1. Choose good seeds. You can just insert the seeds in moist soil. But I am more kiasu, so I soaked the seeds in water for 24 hours, and it'll germinate in 2-3 days rather than a week
2. Soon, 2 tiny leaves will pop up and more true leaves will appear
3. It won't be long until pumpkin vines turn monstrous and invade your whole garden
5. This is what a male flower's butt look like when it blooms. No sexy butt.
6. Inside the male flower is a stamen. It's a long stick with sticky yellow powder, called pollen.
7. Here's a pic of sexy female flower, note the voluptuous hip
8. Inside the female flower is the stigma, and the orange part is called pistil-a receptive organ for the male pollen

 9. Now, the making-love part. The technical term is "pollination". Again I'm very kiasu, so I am doing hand-pollination (Yes, I am Dr. Love)
 So what I did is I pick a bloom male flower, remove its petals; then I rub it to female's pistil.
10. So, this is what a female stigma will look like after that tiring love-making session. Soon, her hip will become bigger and bigger, and that's what we call pumpkin :)
11. Here's a developing pumpkin, it still have a pale skin
12. A mature pumpkin will have a red-orange hue on its skin, ready to pick :)
13. This is a fruit fly. I took this picture in my garden, and look how pretty it looks. But they're nasty.
14. Look at this pumpkin :( It grew quite big, but it carried a scar from the fruit fly. When I cut the pumpkin, inside is fully of tiny maggots.
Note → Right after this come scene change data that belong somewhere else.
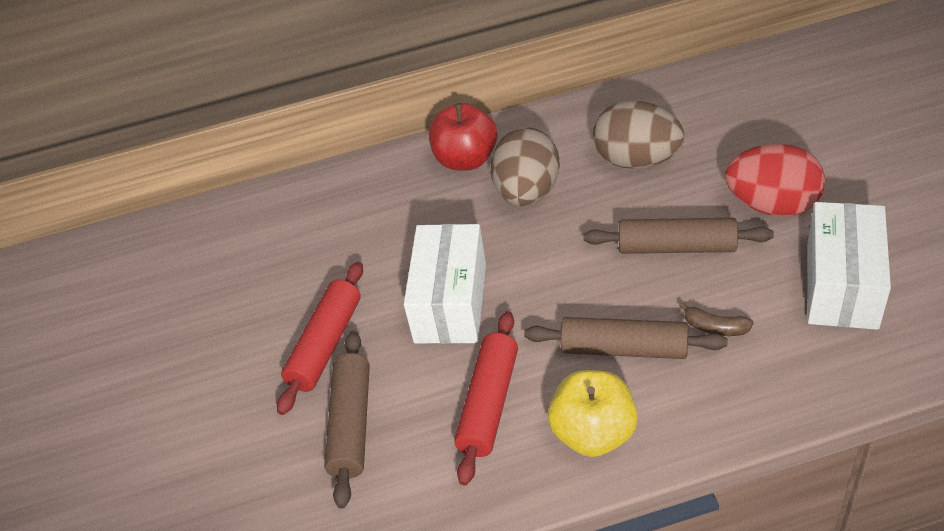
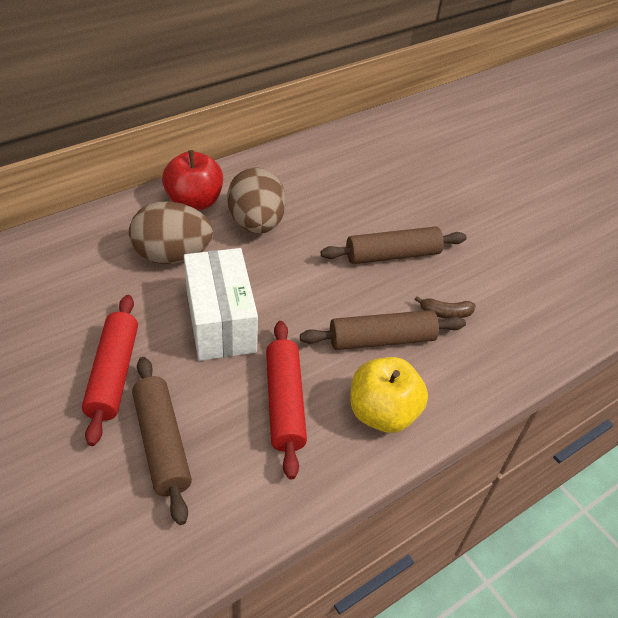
camera: 30 degrees left, 0 degrees up
brown egg [593,101,684,169] -> brown egg moved to [129,202,213,264]
red egg [725,144,825,217] -> none
white box [807,202,891,330] -> none

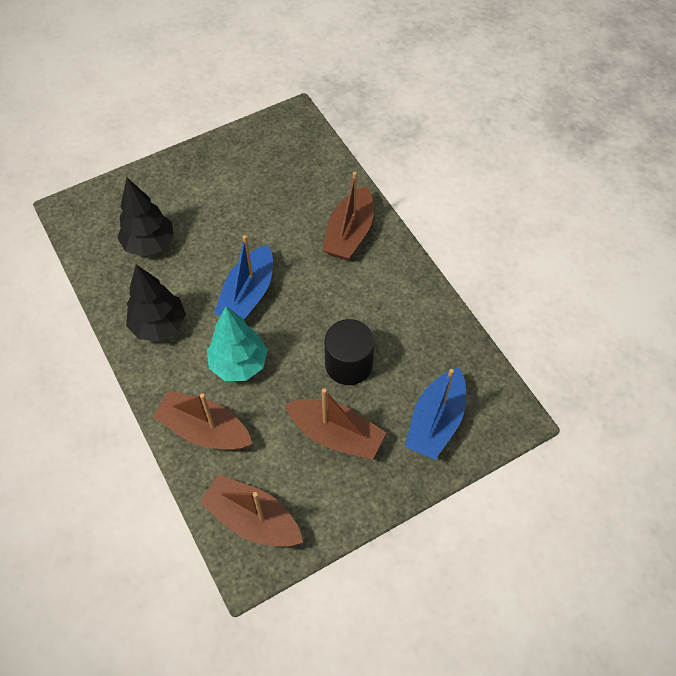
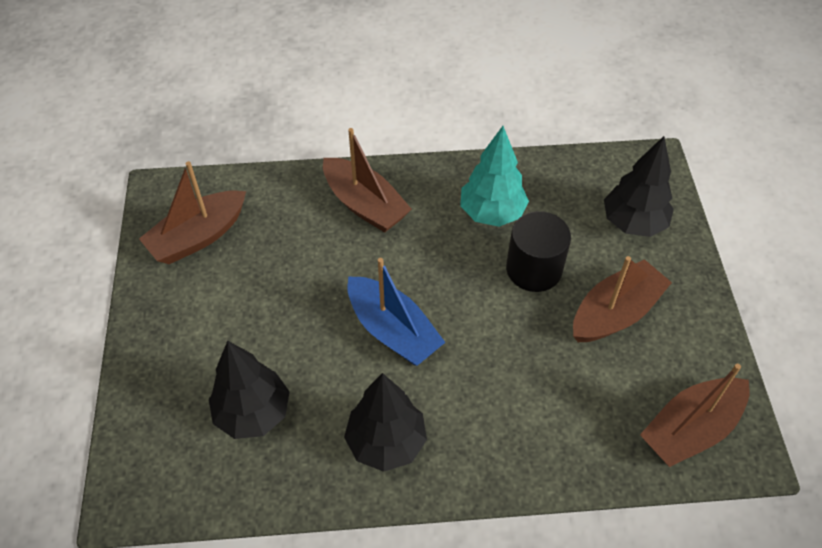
camera: 65 degrees left, 5 degrees down
brown boat [153,390,252,450] -> brown boat moved to [139,161,246,264]
turquoise tree [207,307,268,381] -> turquoise tree moved to [460,126,529,227]
blue boat [405,368,466,460] -> black tree [604,136,674,237]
The fly will sting on young pumpkin when its outer skin is still soft (usually within 7 days of pollination), she'll leave her eggs inside. The eggs then grow into maggots and they'll feast on the pumpkin from inside :( Oh, my poor pumpkin
15. For pre-caution, this is what I did. I use old B5 or A4 envelope, turn it into a bag shape, and use it to cover the young pumpkin. Make sure the cut some tiny slit so rain won't stay in the bag.
Don't worry about the bag size will hasten pumpkin's size. It won't. The pumpkin will outburst the envelope, and by that time, the pumpkin is safe from fruit-fly anyway.
16. So, here's what a beautiful pumpkin look like. She's a bit plump, isn’t she?
17. Halved, see the seeds cavity :) full of tiny lil' seeds. I scoop the seeds out (18)
19. My mom cut it into few pieces, steamed it. I prefer it to be pan-fried with butter. Here's what it looks like.


It's yummy!!!! Happy pumpkinnnnnn, baby!!!